▸ Records from a data source:
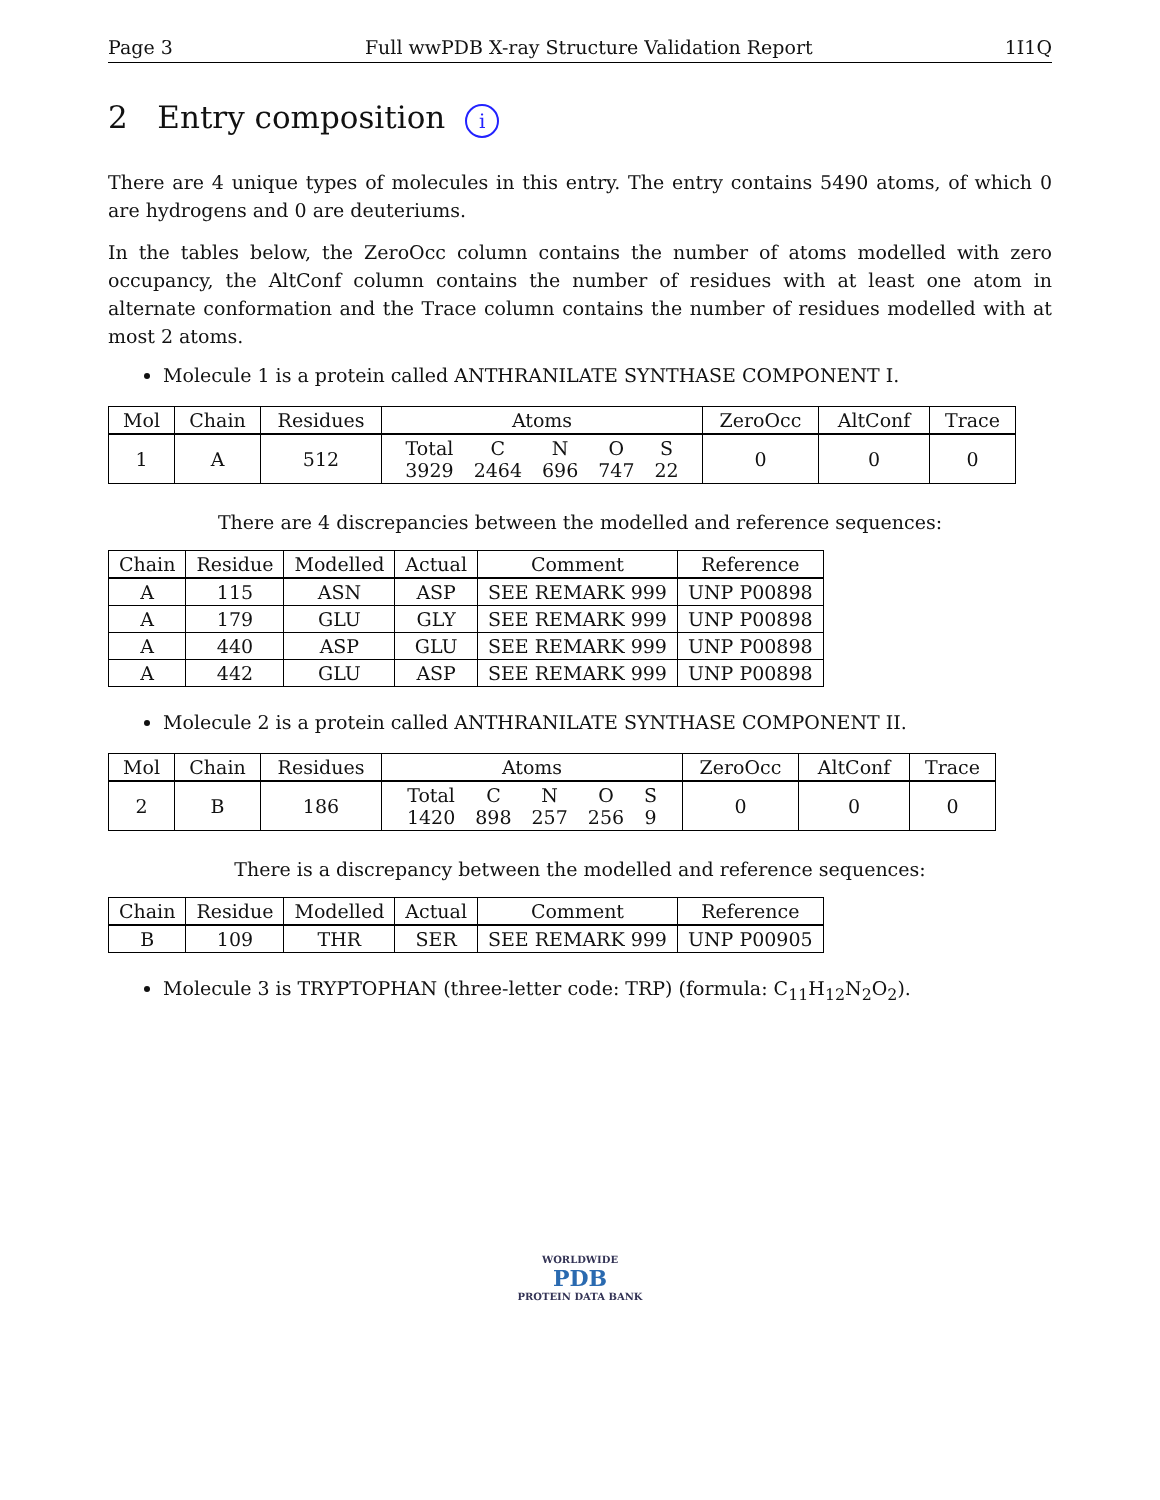Page 3 Full wwPDB X-ray Structure Validation Report 1I1Q
2 Entry composition i
There are 4 unique types of molecules in this entry. The entry contains 5490 atoms, of which 0 are hydrogens and 0 are deuteriums.
In the tables below, the ZeroOcc column contains the number of atoms modelled with zero occupancy, the AltConf column contains the number of residues with at least one atom in alternate conformation and the Trace column contains the number of residues modelled with at most 2 atoms.
Molecule 1 is a protein called ANTHRANILATE SYNTHASE COMPONENT I.
| Mol | Chain | Residues | Atoms | ZeroOcc | AltConf | Trace |
| --- | --- | --- | --- | --- | --- | --- |
| 1 | A | 512 | / Total / C / N / O / S / / 3929 / 2464 / 696 / 747 / 22 / | 0 | 0 | 0 |
There are 4 discrepancies between the modelled and reference sequences:
| Chain | Residue | Modelled | Actual | Comment | Reference |
| --- | --- | --- | --- | --- | --- |
| A | 115 | ASN | ASP | SEE REMARK 999 | UNP P00898 |
| A | 179 | GLU | GLY | SEE REMARK 999 | UNP P00898 |
| A | 440 | ASP | GLU | SEE REMARK 999 | UNP P00898 |
| A | 442 | GLU | ASP | SEE REMARK 999 | UNP P00898 |
Molecule 2 is a protein called ANTHRANILATE SYNTHASE COMPONENT II.
| Mol | Chain | Residues | Atoms | ZeroOcc | AltConf | Trace |
| --- | --- | --- | --- | --- | --- | --- |
| 2 | B | 186 | / Total / C / N / O / S / / 1420 / 898 / 257 / 256 / 9 / | 0 | 0 | 0 |
There is a discrepancy between the modelled and reference sequences:
| Chain | Residue | Modelled | Actual | Comment | Reference |
| --- | --- | --- | --- | --- | --- |
| B | 109 | THR | SER | SEE REMARK 999 | UNP P00905 |
Molecule 3 is TRYPTOPHAN (three-letter code: TRP) (formula: C<sub>11</sub>H<sub>12</sub>N<sub>2</sub>O<sub>2</sub>).
WORLDWIDE
PDB
PROTEIN DATA BANK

▸ Exercise brief:
Provide the number of lines in the preceding entries that include the string "COMPONENT", with no other words.

▸ Answer section:
2